No obstante todos estos calificativos, las principales firmas encuestadoras norteamericanas vaticinaban una campaña cerrada entre los dos candidatos y hacían depender el triunfo de uno u otro candidato del resultado en las urnas en los denominados estados pendulares, que en cada elección pueden oscilar entre demócratas y republicanos.

El mismo día de las votaciones cuando se fueron conociendo los resultados de cada uno de los estados que forman los Estados Unidos de Norteamérica se pudo saber que los calificativos contra Trump no le habían mermado su caudal electoral y que las firmas encuestadoras erraban al vaticinar unas elecciones cerradas.

Trump triunfaba por amplio margen, con una mayoría de más de trescientos colegios electorales y con una gran ventaja en el voto popular sobre su contrincante Kamala Harris, lo que obligaba a una revisión de los análisis que se habían realizado durante la campaña.

¿Qué había sucedido?
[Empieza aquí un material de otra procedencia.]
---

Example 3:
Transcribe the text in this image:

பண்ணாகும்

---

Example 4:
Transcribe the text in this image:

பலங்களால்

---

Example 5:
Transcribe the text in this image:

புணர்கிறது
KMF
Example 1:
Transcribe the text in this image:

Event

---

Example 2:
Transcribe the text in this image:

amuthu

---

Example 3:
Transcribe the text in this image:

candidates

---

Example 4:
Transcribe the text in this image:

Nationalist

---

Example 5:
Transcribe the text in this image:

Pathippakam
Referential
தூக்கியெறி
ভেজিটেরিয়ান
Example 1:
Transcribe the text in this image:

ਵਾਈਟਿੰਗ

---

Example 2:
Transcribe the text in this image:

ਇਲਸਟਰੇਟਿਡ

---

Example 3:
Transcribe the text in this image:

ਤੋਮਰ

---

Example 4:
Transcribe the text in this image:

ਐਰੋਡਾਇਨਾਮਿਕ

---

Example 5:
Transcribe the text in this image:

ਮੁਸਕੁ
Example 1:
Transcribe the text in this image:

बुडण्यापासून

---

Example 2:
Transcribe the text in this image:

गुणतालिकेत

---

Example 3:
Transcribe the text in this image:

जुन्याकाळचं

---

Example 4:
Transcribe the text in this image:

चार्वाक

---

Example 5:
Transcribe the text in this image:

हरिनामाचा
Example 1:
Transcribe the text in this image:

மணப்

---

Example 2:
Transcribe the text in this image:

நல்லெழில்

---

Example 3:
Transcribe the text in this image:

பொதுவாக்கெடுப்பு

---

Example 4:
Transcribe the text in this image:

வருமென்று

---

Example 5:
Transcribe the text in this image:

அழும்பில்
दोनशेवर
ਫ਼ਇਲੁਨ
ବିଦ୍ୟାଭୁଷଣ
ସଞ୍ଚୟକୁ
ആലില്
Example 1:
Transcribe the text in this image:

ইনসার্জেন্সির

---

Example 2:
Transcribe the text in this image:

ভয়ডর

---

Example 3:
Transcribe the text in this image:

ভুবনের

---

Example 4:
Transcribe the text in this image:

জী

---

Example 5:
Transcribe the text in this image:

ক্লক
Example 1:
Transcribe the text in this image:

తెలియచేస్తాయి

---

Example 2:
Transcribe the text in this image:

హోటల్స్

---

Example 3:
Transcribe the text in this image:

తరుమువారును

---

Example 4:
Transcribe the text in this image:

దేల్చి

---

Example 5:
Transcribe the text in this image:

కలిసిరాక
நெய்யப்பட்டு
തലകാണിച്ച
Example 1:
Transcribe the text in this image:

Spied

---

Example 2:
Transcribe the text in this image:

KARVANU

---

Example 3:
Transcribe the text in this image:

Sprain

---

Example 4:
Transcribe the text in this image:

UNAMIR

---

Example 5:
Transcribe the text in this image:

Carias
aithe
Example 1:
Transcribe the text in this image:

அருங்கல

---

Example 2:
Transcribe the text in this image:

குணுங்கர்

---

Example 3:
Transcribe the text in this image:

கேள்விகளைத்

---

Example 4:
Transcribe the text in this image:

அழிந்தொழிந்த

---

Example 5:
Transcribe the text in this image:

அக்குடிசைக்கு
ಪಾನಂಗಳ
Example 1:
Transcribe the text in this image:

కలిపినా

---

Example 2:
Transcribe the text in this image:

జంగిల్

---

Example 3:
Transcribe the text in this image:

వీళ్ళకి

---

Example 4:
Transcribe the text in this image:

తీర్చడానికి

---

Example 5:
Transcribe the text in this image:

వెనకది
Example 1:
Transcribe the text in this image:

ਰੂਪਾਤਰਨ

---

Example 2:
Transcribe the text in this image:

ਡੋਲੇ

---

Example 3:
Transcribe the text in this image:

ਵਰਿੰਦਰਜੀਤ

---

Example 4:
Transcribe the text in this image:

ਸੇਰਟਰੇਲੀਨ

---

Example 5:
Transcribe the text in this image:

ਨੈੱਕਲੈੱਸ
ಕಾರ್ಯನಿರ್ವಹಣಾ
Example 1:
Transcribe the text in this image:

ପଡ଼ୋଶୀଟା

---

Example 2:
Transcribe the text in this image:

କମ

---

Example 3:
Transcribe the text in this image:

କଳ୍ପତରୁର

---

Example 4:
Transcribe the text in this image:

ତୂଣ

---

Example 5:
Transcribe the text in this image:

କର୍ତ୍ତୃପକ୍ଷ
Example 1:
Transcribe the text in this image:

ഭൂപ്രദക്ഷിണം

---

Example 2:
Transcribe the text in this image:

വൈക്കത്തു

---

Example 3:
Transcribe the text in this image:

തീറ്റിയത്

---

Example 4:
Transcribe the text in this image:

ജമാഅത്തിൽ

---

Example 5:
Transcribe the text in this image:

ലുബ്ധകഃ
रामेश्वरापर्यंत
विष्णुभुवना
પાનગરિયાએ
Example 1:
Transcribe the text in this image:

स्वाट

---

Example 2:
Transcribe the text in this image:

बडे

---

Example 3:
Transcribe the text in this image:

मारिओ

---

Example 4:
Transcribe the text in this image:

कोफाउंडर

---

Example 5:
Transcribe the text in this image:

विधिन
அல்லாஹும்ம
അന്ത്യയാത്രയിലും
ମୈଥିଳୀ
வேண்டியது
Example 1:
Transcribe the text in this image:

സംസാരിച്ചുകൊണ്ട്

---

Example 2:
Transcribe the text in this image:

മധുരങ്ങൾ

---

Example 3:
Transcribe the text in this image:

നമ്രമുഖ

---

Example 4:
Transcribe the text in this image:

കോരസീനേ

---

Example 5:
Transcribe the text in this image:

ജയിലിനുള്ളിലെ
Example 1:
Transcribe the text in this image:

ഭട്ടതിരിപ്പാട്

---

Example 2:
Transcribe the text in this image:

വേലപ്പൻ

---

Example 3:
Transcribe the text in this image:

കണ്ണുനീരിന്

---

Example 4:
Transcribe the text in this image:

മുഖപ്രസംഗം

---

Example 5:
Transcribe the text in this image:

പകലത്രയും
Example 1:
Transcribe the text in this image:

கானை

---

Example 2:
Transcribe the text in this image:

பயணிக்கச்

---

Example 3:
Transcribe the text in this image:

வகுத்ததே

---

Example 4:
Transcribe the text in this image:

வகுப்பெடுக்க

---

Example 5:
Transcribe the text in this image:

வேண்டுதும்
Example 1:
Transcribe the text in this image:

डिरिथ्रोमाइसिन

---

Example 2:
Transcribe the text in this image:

Pues que los Estados Unidos ya no era la sociedad de antaño, la del sueño americano, la del bienestar y el ascenso social que comenzó a manifestarse con posterioridad a la Segunda Guerra Mundial. Una sociedad de consenso, de armonía, de trabajadores blancos que habían ascendido a la clase media, y que recibía con beneplácito inmigrantes que venían a colaborar con su trabajo al desarrollo de la gran nación.

Desde los primeros años de la década de los 80 del pasado siglo, aquel estado keynesiano había comenzado a desmontarse para dar paso a un neoliberalismo que postulaba el achicamiento del Estado, la liberación de todos los controles, la primacía de lo individual sobre lo colectivo, y todo ello condujo en el decenio del 90 a la globalización con sus postulados básicos de libre circulación de bienes y mercancías y abolición de las aduanas.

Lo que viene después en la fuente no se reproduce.